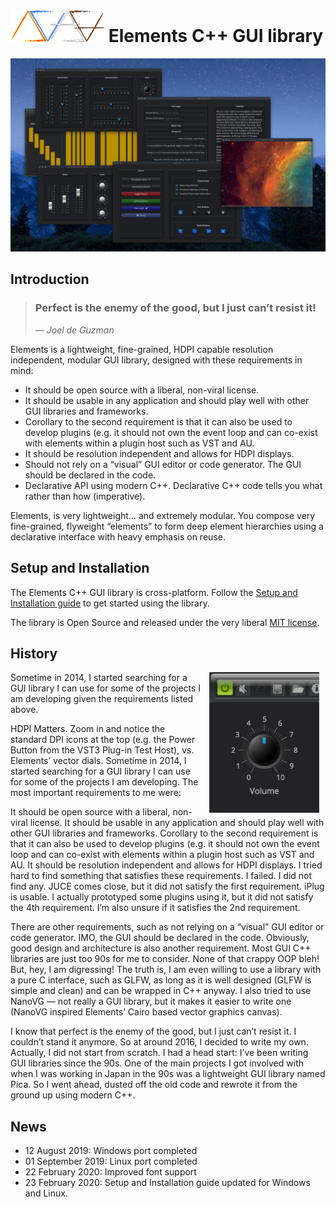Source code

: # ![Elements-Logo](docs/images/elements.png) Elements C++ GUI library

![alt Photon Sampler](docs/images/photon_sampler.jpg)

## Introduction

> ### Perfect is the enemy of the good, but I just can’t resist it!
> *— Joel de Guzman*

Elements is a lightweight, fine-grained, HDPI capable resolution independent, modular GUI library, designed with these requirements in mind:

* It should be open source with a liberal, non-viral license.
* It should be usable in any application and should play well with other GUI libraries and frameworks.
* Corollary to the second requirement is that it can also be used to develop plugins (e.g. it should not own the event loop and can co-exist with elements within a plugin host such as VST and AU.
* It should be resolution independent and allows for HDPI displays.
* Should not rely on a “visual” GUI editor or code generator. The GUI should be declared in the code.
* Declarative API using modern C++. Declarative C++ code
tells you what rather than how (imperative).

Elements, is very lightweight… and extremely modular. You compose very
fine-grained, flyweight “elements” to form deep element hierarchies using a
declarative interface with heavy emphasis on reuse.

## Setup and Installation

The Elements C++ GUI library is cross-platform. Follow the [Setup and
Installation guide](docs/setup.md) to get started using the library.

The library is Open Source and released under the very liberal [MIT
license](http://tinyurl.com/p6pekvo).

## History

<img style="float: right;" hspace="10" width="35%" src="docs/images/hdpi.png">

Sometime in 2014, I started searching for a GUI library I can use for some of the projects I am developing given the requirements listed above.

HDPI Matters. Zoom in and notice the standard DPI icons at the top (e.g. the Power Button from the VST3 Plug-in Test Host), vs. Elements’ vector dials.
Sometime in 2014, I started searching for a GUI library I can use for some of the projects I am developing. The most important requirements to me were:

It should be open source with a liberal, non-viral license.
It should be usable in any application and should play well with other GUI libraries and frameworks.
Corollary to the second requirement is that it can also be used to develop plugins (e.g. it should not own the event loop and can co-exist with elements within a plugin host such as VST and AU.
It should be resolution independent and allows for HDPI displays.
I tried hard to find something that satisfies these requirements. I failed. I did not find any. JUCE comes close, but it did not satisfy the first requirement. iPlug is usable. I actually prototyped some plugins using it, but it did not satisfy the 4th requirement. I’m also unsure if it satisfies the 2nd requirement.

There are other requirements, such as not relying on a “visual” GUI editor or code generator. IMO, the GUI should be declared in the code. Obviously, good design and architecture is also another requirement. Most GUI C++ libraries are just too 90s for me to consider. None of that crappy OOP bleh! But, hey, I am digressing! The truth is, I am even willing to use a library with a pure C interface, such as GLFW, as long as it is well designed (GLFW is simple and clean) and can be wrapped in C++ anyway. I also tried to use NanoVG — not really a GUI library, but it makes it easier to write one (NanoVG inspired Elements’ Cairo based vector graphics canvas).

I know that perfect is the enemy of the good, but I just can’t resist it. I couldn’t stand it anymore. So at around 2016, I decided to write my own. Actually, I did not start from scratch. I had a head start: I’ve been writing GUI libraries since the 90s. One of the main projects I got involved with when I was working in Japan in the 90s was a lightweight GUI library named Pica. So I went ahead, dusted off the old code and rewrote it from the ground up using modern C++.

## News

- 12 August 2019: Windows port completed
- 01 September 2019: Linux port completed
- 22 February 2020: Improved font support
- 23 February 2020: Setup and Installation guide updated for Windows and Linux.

----------

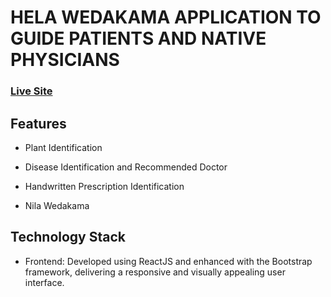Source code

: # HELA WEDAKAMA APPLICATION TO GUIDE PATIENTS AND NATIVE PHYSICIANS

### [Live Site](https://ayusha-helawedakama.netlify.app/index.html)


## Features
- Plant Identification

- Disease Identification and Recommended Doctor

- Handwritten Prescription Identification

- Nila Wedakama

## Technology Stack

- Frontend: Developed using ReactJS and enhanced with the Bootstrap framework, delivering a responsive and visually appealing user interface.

----------

THE TASK: Wherever the string "docs" is found in the entries, copy the line it sits in.

ANSWER TO THIS TASK:
: # ![Elements-Logo](docs/images/elements.png) Elements C++ GUI library
![alt Photon Sampler](docs/images/photon_sampler.jpg)
Installation guide](docs/setup.md) to get started using the library.
<img style="float: right;" hspace="10" width="35%" src="docs/images/hdpi.png">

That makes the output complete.